After the New Orleans Zephyrs wrapped up their game on Sunday in Albuquerque, Andrew Heaney was ecstatic when he returned to the clubhouse and found out that teammates Jake Marisnick, Justin Bour and Anthony DeSclafani were all being promoted to the Marlins.
“It was so awesome,” Heaney said.
And then came the news that nearly floored Heaney, the former first-round draft pick and one of the top pitching prospects in all of professional baseball.
He was handed a travel itinerary with his name on it.
In a move that Marlins fans have been clamoring for, Heaney was promoted as well.
“The NOLA 4 come rolling in from Albuquerque,” proclaimed Marlins general manager Dan Jennings on one of the busiest transaction days in franchise history.
In what amounted to a tidal wave of roster moves, the Marlins completely revamped their rotation, adding Heaney and DeSclafani to the starting mix, while parting company with veterans Randy Wolf and Kevin Slowey.
Wolf and Slowey were designated for assignment while Jacob Turner was taken out of the rotation and placed in the bullpen as a long reliever.
“Over the last 10 days, it’s been a struggle to get good starts, consistent starts,” said manager Mike Redmond. “[With] DeSclafani and Heaney coming in, even though they are young guys, we felt like this is the right time and the perfect time.”
With the rotation sputtering in the aftermath of Jose Fernandez’s season-ending arm injury and the Marlins managing to hang around near the top of the National League East standings, the front office decided to shake up the roster with a series of move they hope will keep the team in contention all the way to the end.
Heaney, a left-hander, is considered a future ace, a potential Tom Glavine-type pitcher. He’ll make his major league debut on Thursday. DeSclafani, obtained in the blockbuster Toronto Blue Jays trade in 2012, is back with the club after making two starts for the Marlins in May. He’ll start Tuesday.
The average age of the Marlins’ starting staff: 24.4 years.
“It’s surreal,” Heaney said while seated inside the Marlins’ dugout. “You think about how it might happen, or what you want to happen, and then it does, and it doesn’t hit you until just now. I’m in the park, I’m looking out, and I’m really excited.”
Heaney, who was the Marlins’ top draft pick in 2012 (ninth overall), has been tearing it up in the minors. His combined record with Double A Jacksonville and New Orleans this season: 7-2 with a 2.47 ERA. His overall mark over three minor-league seasons: 17-7 with a 2.31 ERA.
“I believe I’m [ready],” Heaney said.
Michael Hill, Marlins president of baseball operations, said “Andrew Heaney is part of our immediate future and for many years to come. We want to get him here in the thick of a race and allow him to help this ballclub. We think every fifth day he’ll give us a chance to go out there and win a ballgame.”
Hill said Heaney should be able to stay on schedule, starting every fifth game from now through September.
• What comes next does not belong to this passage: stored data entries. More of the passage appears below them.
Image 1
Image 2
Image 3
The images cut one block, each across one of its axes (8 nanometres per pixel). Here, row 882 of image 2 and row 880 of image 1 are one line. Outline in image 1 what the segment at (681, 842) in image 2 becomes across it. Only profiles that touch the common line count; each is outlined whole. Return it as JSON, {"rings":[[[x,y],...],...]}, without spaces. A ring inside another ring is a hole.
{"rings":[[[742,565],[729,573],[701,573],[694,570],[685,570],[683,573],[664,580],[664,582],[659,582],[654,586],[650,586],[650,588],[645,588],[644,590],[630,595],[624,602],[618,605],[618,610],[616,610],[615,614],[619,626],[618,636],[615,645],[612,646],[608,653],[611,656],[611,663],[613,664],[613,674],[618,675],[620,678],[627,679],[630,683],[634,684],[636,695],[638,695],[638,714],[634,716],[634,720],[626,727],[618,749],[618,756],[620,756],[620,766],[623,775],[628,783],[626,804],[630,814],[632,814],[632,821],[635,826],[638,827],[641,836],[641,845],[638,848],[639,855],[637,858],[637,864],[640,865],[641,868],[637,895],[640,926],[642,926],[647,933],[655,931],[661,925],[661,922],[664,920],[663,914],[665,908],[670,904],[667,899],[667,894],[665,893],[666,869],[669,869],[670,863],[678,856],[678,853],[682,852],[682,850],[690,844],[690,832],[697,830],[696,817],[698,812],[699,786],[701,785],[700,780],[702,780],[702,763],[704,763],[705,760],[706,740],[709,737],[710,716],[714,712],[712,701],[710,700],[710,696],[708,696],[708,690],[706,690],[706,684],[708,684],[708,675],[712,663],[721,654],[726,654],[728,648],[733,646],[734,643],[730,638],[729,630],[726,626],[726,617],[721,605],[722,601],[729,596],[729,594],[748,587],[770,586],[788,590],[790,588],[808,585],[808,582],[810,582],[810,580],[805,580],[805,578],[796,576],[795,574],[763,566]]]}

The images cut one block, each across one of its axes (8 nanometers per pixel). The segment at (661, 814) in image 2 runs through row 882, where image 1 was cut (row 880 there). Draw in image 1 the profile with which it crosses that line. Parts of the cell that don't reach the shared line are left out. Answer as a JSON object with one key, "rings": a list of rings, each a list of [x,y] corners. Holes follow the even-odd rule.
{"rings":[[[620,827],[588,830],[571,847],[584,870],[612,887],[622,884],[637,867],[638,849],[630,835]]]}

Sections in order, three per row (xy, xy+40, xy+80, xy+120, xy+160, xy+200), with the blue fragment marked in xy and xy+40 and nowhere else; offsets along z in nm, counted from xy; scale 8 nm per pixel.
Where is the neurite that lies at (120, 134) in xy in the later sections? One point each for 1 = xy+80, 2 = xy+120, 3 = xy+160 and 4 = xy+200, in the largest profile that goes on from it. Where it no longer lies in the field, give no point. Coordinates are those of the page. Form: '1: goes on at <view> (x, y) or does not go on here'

Hill also said the Marlins want Heaney to be himself and not try to be the second coming of Fernandez, who established himself as one of the top pitchers in the majors in one season’s time.
“We just want Andrew to do what Andrew does,” Hill said. “He’s a strike thrower. He’s going to pound the zone. He has an above-average breaking ball. We don’t want him to be anyone but who he is. Jose Fernandez is Jose Fernandez and Andrew Heaney is Andrew Heaney. We love them both and we’re glad we have them both. We’re going to allow Andrew to grow and hopefully have a lot of success at the major league level.”
With Yelich out, Marisnick started in center field Monday. Bour, a first baseman, provides the Marlins with a power lefty hitter off the bench.
The Marlins now have 10 players on their current 25-man roster who weren’t on the Opening Day roster.